Exercise details:
Output exactly the lines below, starting with the line that has "Polizei bekommt kei" and going on through the line that has "vonatkozó döntéshozatali folyamatok", both included, and no other lines.

Information:
════════

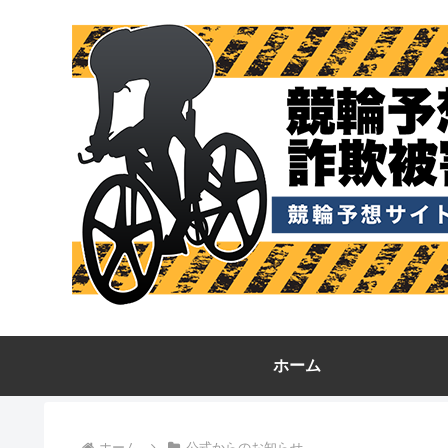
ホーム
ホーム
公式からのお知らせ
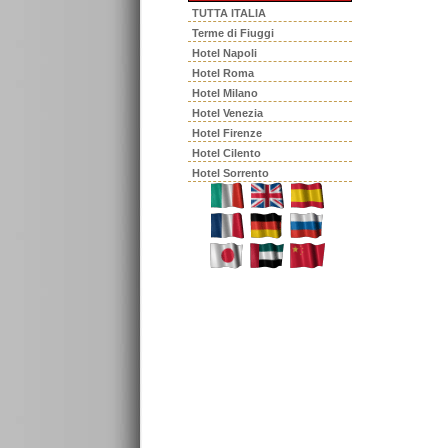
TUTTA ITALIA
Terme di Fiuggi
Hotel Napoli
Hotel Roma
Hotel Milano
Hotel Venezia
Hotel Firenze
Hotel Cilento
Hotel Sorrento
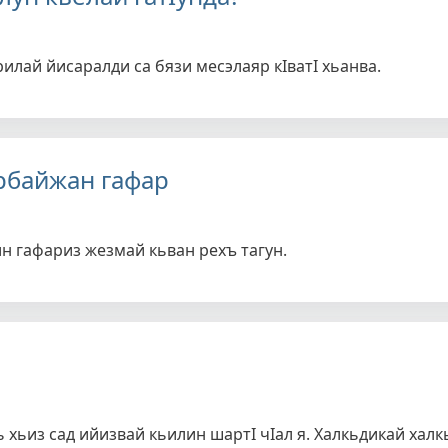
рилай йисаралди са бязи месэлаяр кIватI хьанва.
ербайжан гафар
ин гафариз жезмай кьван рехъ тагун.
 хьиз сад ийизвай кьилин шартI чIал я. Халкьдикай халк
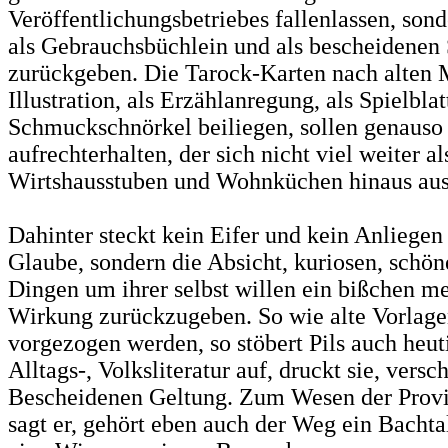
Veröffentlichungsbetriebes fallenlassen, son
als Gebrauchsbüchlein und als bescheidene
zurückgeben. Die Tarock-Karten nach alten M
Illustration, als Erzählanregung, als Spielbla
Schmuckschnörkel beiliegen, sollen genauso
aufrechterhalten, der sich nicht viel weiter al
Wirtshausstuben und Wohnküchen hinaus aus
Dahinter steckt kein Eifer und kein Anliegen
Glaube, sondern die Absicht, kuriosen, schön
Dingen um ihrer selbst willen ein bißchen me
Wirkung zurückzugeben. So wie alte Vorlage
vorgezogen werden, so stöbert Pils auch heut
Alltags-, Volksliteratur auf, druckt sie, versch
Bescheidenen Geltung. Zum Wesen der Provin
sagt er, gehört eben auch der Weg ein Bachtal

════════

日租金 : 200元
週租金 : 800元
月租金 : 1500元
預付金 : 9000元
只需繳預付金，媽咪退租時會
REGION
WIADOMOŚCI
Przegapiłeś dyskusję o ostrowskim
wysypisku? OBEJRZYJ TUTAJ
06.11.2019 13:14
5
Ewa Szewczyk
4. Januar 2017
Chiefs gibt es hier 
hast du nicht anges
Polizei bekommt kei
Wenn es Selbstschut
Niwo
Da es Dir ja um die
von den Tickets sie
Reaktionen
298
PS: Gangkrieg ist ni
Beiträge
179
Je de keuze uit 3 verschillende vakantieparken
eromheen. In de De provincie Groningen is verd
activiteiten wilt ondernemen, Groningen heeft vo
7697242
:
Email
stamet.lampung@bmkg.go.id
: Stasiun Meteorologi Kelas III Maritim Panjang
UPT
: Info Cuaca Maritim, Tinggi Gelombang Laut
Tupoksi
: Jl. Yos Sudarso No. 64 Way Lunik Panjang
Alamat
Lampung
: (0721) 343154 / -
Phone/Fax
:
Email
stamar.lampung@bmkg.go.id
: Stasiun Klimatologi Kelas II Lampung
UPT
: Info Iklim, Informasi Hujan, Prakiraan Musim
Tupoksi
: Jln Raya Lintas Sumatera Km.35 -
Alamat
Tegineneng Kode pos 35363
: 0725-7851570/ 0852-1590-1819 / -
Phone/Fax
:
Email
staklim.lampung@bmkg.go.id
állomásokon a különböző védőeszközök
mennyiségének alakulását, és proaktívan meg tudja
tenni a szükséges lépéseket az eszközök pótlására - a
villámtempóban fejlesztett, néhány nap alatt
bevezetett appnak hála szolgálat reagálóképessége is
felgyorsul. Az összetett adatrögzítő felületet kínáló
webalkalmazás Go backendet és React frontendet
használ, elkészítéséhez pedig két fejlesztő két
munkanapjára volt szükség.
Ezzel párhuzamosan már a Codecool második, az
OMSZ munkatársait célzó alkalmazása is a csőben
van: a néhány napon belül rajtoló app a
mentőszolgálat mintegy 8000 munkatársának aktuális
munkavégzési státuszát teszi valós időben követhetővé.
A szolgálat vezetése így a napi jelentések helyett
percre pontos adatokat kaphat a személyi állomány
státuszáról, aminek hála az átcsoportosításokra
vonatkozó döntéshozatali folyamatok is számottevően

════════

Answer below:
Polizei bekommt kei
Wenn es Selbstschut
Niwo
Da es Dir ja um die
von den Tickets sie
Reaktionen
298
PS: Gangkrieg ist ni
Beiträge
179
Je de keuze uit 3 verschillende vakantieparken
eromheen. In de De provincie Groningen is verd
activiteiten wilt ondernemen, Groningen heeft vo
7697242
:
Email
stamet.lampung@bmkg.go.id
: Stasiun Meteorologi Kelas III Maritim Panjang
UPT
: Info Cuaca Maritim, Tinggi Gelombang Laut
Tupoksi
: Jl. Yos Sudarso No. 64 Way Lunik Panjang
Alamat
Lampung
: (0721) 343154 / -
Phone/Fax
:
Email
stamar.lampung@bmkg.go.id
: Stasiun Klimatologi Kelas II Lampung
UPT
: Info Iklim, Informasi Hujan, Prakiraan Musim
Tupoksi
: Jln Raya Lintas Sumatera Km.35 -
Alamat
Tegineneng Kode pos 35363
: 0725-7851570/ 0852-1590-1819 / -
Phone/Fax
:
Email
staklim.lampung@bmkg.go.id
állomásokon a különböző védőeszközök
mennyiségének alakulását, és proaktívan meg tudja
tenni a szükséges lépéseket az eszközök pótlására - a
villámtempóban fejlesztett, néhány nap alatt
bevezetett appnak hála szolgálat reagálóképessége is
felgyorsul. Az összetett adatrögzítő felületet kínáló
webalkalmazás Go backendet és React frontendet
használ, elkészítéséhez pedig két fejlesztő két
munkanapjára volt szükség.
Ezzel párhuzamosan már a Codecool második, az
OMSZ munkatársait célzó alkalmazása is a csőben
van: a néhány napon belül rajtoló app a
mentőszolgálat mintegy 8000 munkatársának aktuális
munkavégzési státuszát teszi valós időben követhetővé.
A szolgálat vezetése így a napi jelentések helyett
percre pontos adatokat kaphat a személyi állomány
státuszáról, aminek hála az átcsoportosításokra
vonatkozó döntéshozatali folyamatok is számottevően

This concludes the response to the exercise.